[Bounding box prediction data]

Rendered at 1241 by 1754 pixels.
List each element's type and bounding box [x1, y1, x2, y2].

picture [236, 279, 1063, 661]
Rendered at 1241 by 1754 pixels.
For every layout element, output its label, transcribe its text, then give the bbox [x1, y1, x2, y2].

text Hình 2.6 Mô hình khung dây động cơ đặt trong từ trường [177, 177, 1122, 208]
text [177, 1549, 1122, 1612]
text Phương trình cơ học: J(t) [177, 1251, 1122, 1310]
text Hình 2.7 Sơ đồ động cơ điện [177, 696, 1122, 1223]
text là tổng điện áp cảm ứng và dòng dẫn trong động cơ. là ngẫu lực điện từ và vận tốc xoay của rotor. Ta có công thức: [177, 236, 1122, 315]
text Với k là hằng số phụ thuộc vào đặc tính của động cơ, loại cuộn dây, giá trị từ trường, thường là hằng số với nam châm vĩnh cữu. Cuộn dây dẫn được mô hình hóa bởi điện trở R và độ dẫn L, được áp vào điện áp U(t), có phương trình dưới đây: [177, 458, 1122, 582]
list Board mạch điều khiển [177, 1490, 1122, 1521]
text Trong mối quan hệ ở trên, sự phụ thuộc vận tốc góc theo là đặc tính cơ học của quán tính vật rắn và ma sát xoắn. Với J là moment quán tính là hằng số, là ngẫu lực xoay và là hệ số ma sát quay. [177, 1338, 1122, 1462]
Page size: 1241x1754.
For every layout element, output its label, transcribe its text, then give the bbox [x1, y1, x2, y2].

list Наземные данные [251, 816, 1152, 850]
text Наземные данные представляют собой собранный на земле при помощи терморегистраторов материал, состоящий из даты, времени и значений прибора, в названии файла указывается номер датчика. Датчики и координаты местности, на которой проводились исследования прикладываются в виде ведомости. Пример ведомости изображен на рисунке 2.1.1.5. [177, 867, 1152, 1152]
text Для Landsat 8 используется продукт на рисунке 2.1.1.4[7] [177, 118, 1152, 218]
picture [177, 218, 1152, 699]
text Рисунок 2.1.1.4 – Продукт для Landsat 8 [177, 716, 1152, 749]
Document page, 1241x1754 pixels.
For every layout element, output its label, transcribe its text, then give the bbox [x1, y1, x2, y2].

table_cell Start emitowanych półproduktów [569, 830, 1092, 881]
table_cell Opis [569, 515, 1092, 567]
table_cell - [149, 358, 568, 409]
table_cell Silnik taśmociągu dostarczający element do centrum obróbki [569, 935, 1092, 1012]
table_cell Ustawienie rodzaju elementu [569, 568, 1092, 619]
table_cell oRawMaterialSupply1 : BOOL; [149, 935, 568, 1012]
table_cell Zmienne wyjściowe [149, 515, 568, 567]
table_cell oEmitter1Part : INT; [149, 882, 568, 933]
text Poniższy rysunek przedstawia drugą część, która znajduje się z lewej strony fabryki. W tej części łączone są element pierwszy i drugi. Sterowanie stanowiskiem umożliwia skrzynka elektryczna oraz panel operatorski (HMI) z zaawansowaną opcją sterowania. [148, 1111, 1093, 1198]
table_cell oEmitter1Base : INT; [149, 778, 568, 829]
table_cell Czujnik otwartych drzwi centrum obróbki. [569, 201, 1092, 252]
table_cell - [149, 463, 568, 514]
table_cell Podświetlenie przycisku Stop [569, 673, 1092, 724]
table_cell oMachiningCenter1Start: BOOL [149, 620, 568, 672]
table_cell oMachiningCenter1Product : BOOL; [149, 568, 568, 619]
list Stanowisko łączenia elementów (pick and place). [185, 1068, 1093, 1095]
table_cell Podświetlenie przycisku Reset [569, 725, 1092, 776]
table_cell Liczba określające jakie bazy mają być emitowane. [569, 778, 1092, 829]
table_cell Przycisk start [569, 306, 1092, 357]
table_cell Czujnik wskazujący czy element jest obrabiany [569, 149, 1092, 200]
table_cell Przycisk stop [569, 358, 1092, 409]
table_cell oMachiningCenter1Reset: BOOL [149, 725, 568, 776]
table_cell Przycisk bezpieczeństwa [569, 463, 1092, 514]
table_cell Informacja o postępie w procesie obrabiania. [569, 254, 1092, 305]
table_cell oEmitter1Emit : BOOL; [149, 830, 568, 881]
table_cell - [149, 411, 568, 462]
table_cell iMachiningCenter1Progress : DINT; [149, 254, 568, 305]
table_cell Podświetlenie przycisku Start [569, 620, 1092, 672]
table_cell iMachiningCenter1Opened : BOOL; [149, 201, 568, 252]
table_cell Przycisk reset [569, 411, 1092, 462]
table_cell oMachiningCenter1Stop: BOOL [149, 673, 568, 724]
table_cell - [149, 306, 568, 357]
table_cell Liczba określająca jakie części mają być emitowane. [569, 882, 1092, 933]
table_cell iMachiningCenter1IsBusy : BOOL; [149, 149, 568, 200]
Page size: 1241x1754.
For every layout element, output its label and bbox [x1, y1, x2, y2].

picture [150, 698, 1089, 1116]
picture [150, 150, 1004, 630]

## WHAT YOU HAVE TO DO
Every record, copied exactly, is the expected answer.

## TASK SOLUTION
Rendered at 1241 by 1754 pixels.
List each element's type and bounding box [x1, y1, x2, y2].

picture [236, 279, 1063, 661]
Rendered at 1241 by 1754 pixels.
For every layout element, output its label, transcribe its text, then give the bbox [x1, y1, x2, y2].

text Hình 2.6 Mô hình khung dây động cơ đặt trong từ trường [177, 177, 1122, 208]
text [177, 1549, 1122, 1612]
text Phương trình cơ học: J(t) [177, 1251, 1122, 1310]
text Hình 2.7 Sơ đồ động cơ điện [177, 696, 1122, 1223]
text là tổng điện áp cảm ứng và dòng dẫn trong động cơ. là ngẫu lực điện từ và vận tốc xoay của rotor. Ta có công thức: [177, 236, 1122, 315]
text Với k là hằng số phụ thuộc vào đặc tính của động cơ, loại cuộn dây, giá trị từ trường, thường là hằng số với nam châm vĩnh cữu. Cuộn dây dẫn được mô hình hóa bởi điện trở R và độ dẫn L, được áp vào điện áp U(t), có phương trình dưới đây: [177, 458, 1122, 582]
list Board mạch điều khiển [177, 1490, 1122, 1521]
text Trong mối quan hệ ở trên, sự phụ thuộc vận tốc góc theo là đặc tính cơ học của quán tính vật rắn và ma sát xoắn. Với J là moment quán tính là hằng số, là ngẫu lực xoay và là hệ số ma sát quay. [177, 1338, 1122, 1462]
Page size: 1241x1754.
For every layout element, output its label, transcribe its text, then give the bbox [x1, y1, x2, y2].

list Наземные данные [251, 816, 1152, 850]
text Наземные данные представляют собой собранный на земле при помощи терморегистраторов материал, состоящий из даты, времени и значений прибора, в названии файла указывается номер датчика. Датчики и координаты местности, на которой проводились исследования прикладываются в виде ведомости. Пример ведомости изображен на рисунке 2.1.1.5. [177, 867, 1152, 1152]
text Для Landsat 8 используется продукт на рисунке 2.1.1.4[7] [177, 118, 1152, 218]
picture [177, 218, 1152, 699]
text Рисунок 2.1.1.4 – Продукт для Landsat 8 [177, 716, 1152, 749]
Document page, 1241x1754 pixels.
For every layout element, output its label, transcribe its text, then give the bbox [x1, y1, x2, y2].

table_cell Start emitowanych półproduktów [569, 830, 1092, 881]
table_cell Opis [569, 515, 1092, 567]
table_cell - [149, 358, 568, 409]
table_cell Silnik taśmociągu dostarczający element do centrum obróbki [569, 935, 1092, 1012]
table_cell Ustawienie rodzaju elementu [569, 568, 1092, 619]
table_cell oRawMaterialSupply1 : BOOL; [149, 935, 568, 1012]
table_cell Zmienne wyjściowe [149, 515, 568, 567]
table_cell oEmitter1Part : INT; [149, 882, 568, 933]
text Poniższy rysunek przedstawia drugą część, która znajduje się z lewej strony fabryki. W tej części łączone są element pierwszy i drugi. Sterowanie stanowiskiem umożliwia skrzynka elektryczna oraz panel operatorski (HMI) z zaawansowaną opcją sterowania. [148, 1111, 1093, 1198]
table_cell oEmitter1Base : INT; [149, 778, 568, 829]
table_cell Czujnik otwartych drzwi centrum obróbki. [569, 201, 1092, 252]
table_cell - [149, 463, 568, 514]
table_cell Podświetlenie przycisku Stop [569, 673, 1092, 724]
table_cell oMachiningCenter1Start: BOOL [149, 620, 568, 672]
table_cell oMachiningCenter1Product : BOOL; [149, 568, 568, 619]
list Stanowisko łączenia elementów (pick and place). [185, 1068, 1093, 1095]
table_cell Podświetlenie przycisku Reset [569, 725, 1092, 776]
table_cell Liczba określające jakie bazy mają być emitowane. [569, 778, 1092, 829]
table_cell Przycisk start [569, 306, 1092, 357]
table_cell Czujnik wskazujący czy element jest obrabiany [569, 149, 1092, 200]
table_cell Przycisk stop [569, 358, 1092, 409]
table_cell oMachiningCenter1Reset: BOOL [149, 725, 568, 776]
table_cell Przycisk bezpieczeństwa [569, 463, 1092, 514]
table_cell Informacja o postępie w procesie obrabiania. [569, 254, 1092, 305]
table_cell oEmitter1Emit : BOOL; [149, 830, 568, 881]
table_cell - [149, 411, 568, 462]
table_cell iMachiningCenter1Progress : DINT; [149, 254, 568, 305]
table_cell Podświetlenie przycisku Start [569, 620, 1092, 672]
table_cell iMachiningCenter1Opened : BOOL; [149, 201, 568, 252]
table_cell Przycisk reset [569, 411, 1092, 462]
table_cell oMachiningCenter1Stop: BOOL [149, 673, 568, 724]
table_cell - [149, 306, 568, 357]
table_cell Liczba określająca jakie części mają być emitowane. [569, 882, 1092, 933]
table_cell iMachiningCenter1IsBusy : BOOL; [149, 149, 568, 200]
Page size: 1241x1754.
For every layout element, output its label and bbox [x1, y1, x2, y2].

picture [150, 698, 1089, 1116]
picture [150, 150, 1004, 630]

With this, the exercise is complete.